Pada akhirnya dengan berat hati, saya mengundurkan diri dari perusahaan tersebut, yang otomatis juga menghancurkan impian saya. BM dan SPV saya berkata: "enggak eman ta kamu keluar dari perusahaan? Bulan depan kamu lho udh jadi pegawai tetap dan kamu akan dipromosikan menjadi SPV". Saya hanya berkata: "saya sudah berusaha pak, namun apa daya saya tidak dapat pinjaman dan uang FIF saya pencairannya pertengahan bulan depan. Apakah bapak tidak bisa menambahkan waktu lagi bagi saya?". BM dan SPV saya berkata: "tidak bisa Im, karena seharusnya ketika kamu ndak ada motor secara aturan kamu harusnya dikeluarkan, namun karena perusahaan melihat ini musibah yang tidak terduga dan perusahaan sudah memberikan keringanan untuk kamu tidak keliling satu bulan karena prestasimu". Maka hancurlah perasaan saya. Maka mau tidak mau saya keluar dari perusahaan tersebut.
Ketika saya keluar dari perusahaan, justru Tuhan buka jalan untuk saya masuk teologi karena ada seseorang yang mau mensponsori saya sampai lulus kuliah diteologi. Dalam pikiran saya, ya sudahlah mungkin Tuhan mau untuk saya ke dunia teologi. Kemudian saya mendaftar dan masuk di STTII Bali, denpasar. Selama satu semester pertama berjalan dengan baik tanpa ada kendala. Namun pada saat semester dua, disinilah perjalanan iman saya di uji karena pihak sponsor kesulitan dalam keuangan.

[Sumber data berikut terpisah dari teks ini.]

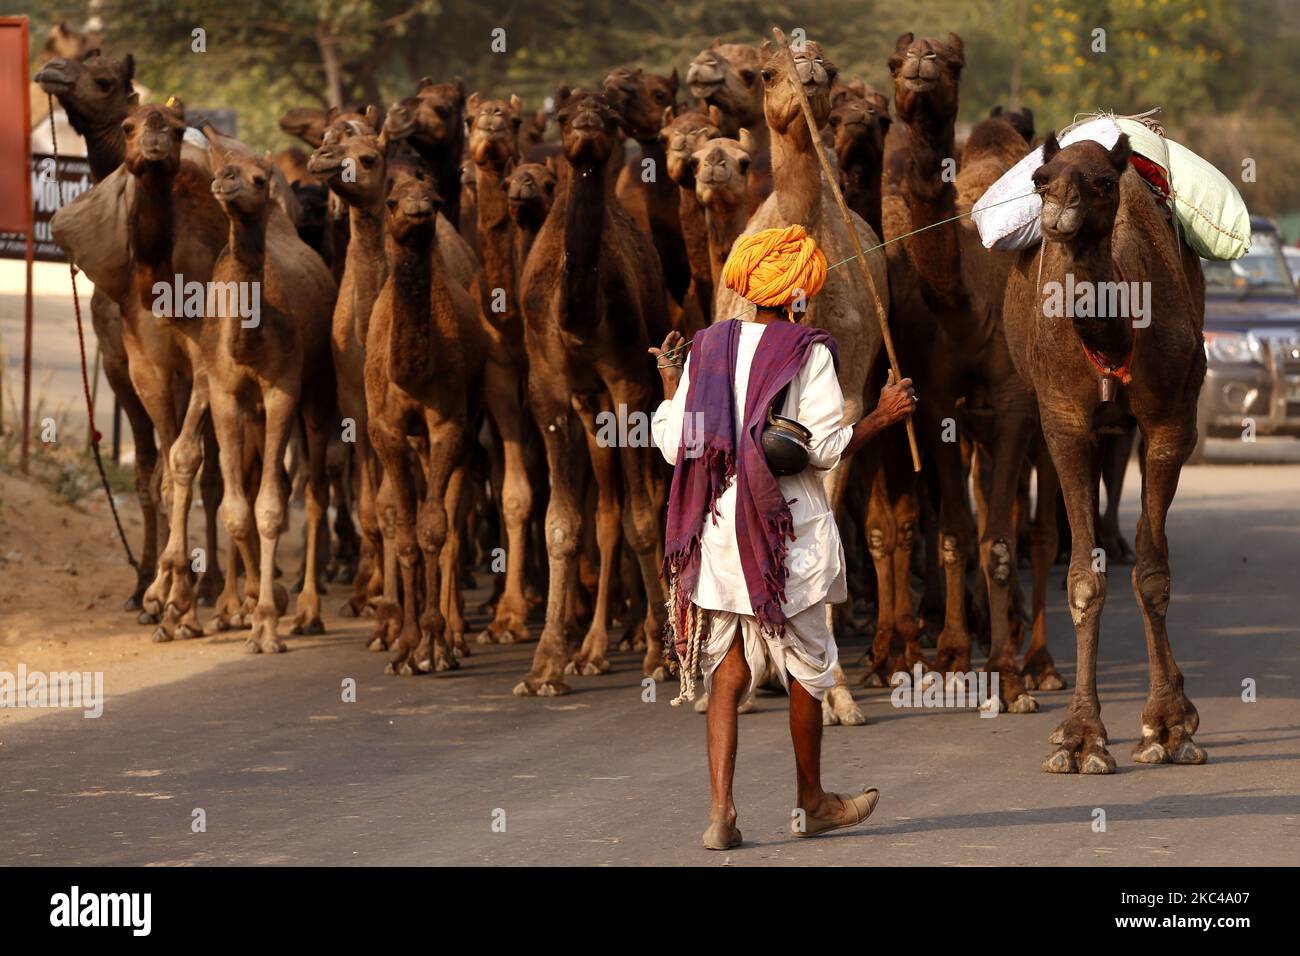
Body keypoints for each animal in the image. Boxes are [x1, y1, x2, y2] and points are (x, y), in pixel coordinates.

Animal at [202, 135, 338, 649]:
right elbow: (237, 509)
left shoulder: (283, 391)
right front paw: (254, 606)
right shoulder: (224, 394)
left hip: (318, 392)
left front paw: (265, 620)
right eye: (219, 169)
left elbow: (270, 507)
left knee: (315, 490)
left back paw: (308, 610)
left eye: (259, 178)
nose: (226, 180)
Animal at [514, 90, 671, 696]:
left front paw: (661, 653)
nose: (582, 124)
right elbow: (563, 524)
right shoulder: (550, 394)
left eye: (608, 113)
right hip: (590, 412)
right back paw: (592, 650)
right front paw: (545, 666)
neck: (578, 318)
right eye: (564, 115)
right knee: (605, 511)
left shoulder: (631, 384)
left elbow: (644, 521)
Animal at [886, 32, 1060, 711]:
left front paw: (1008, 675)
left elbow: (1000, 542)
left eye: (952, 61)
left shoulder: (1014, 406)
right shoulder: (937, 405)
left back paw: (1041, 661)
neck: (970, 307)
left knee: (1039, 532)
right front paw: (954, 657)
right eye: (896, 59)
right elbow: (959, 532)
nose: (921, 64)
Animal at [1003, 133, 1207, 773]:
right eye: (1040, 179)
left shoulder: (1171, 425)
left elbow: (1153, 570)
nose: (1057, 212)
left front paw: (1167, 726)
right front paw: (1080, 738)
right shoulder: (1065, 424)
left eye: (1103, 182)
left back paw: (1182, 704)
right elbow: (1083, 578)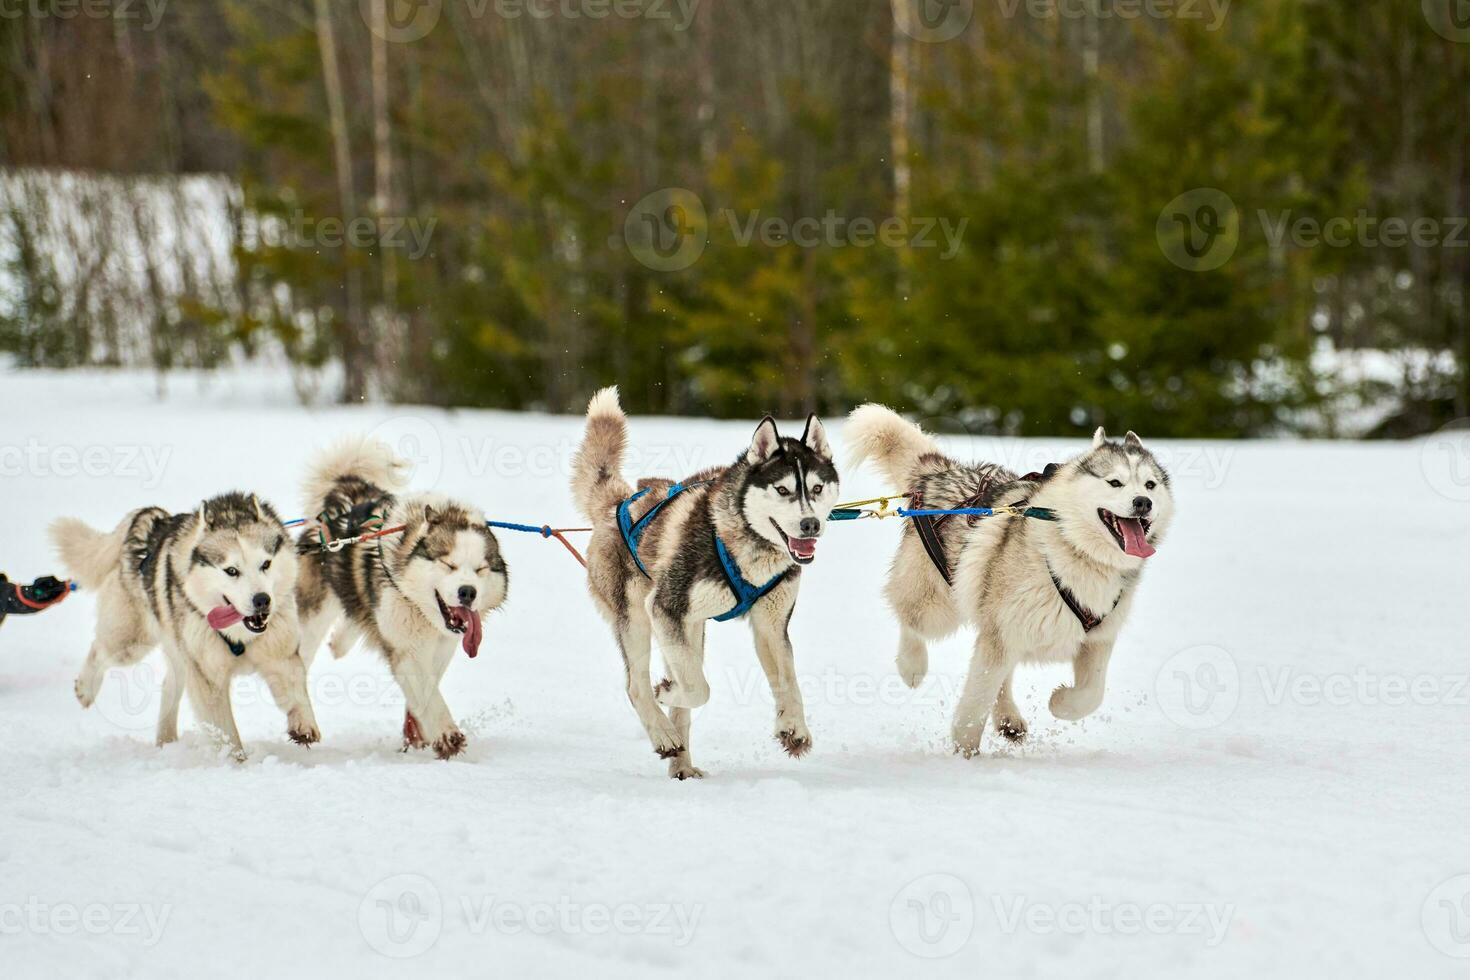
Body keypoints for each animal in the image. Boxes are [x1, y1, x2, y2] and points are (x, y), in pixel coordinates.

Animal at [51, 490, 318, 758]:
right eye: (231, 571)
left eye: (265, 564)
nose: (262, 600)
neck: (240, 637)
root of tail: (150, 518)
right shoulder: (207, 678)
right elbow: (226, 734)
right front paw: (237, 763)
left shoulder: (280, 654)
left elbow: (297, 689)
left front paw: (303, 724)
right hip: (131, 644)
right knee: (100, 650)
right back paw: (85, 689)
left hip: (180, 653)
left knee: (169, 685)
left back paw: (165, 741)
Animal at [292, 440, 511, 764]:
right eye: (448, 564)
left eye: (481, 569)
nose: (467, 592)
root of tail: (348, 490)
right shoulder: (407, 649)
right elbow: (429, 694)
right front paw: (447, 734)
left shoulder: (439, 647)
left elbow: (425, 690)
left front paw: (418, 733)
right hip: (313, 614)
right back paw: (303, 722)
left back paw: (341, 640)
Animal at [567, 387, 840, 775]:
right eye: (783, 490)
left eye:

Pada semester dua saya tidak bisa membayar uang kuliah karena pihak sponsor belum mengirimkan uang kuliah. Pada akhirnya saya mau tidak mau harus menghadap rektor dan dosen karena saya tidak memiliki uang untuk membayar uang kuliah saya dengan tujuan mencari sponsor. Namun karena keterbatasan sponsor yang di miliki oleh kampus, pihak STTII menyarankan saya untuk ambil cuti sambil bekerja. Akan tetapi saya tidak mau lakukan itu, saya berpikir jika saya lakuin itu sama aja Tuhan tidak bertanggung jawab atas diri saya. Kalau saya harus kembali bekerja berarti saya harus kembali lagi pada titik 0 lagi, dimana seharusnya saya sudah jadi pegawai tetap atau bahkan sudah menjadi SPV yang berarti membuang waktu saya dan kinerja saya selama ini.
Saya berdoa kepada Tuhan, kalau seandainya Tuhan tetapkan saya bekerja, seharusnya kejadian waktu itu Tuhan buka jalan bukan malah Tuhan tutup jalan. Ditengah situasi yang sulit itu, saya punya keyakinan iman jika Tuhan suruh saya diteologi maka Tuhan pasti akan sediakan segala yang saya butuhkan dalam perkuliahan saya dari uang kuliah sampai kebutuhan sehari-hari.
Pada akhirnya saya berusaha mencari chanel untuk sponsor baru dan bahkan saya melobi STT gereja saya yaitu STT satyabakthi (SATI) yang sekarang ini saya menempuh pendidikan. Puji Tuhan, keyakinan saya terjawab, pihak STT SATI memberikan saya beasiswa kerja untuk menempuh pendidikan disana. Pada akhirnya saya memutuskan pindah kampus ke STT SATI dengan meninggalkan tunggakan uang kuliah di STTII Bali, denpasar.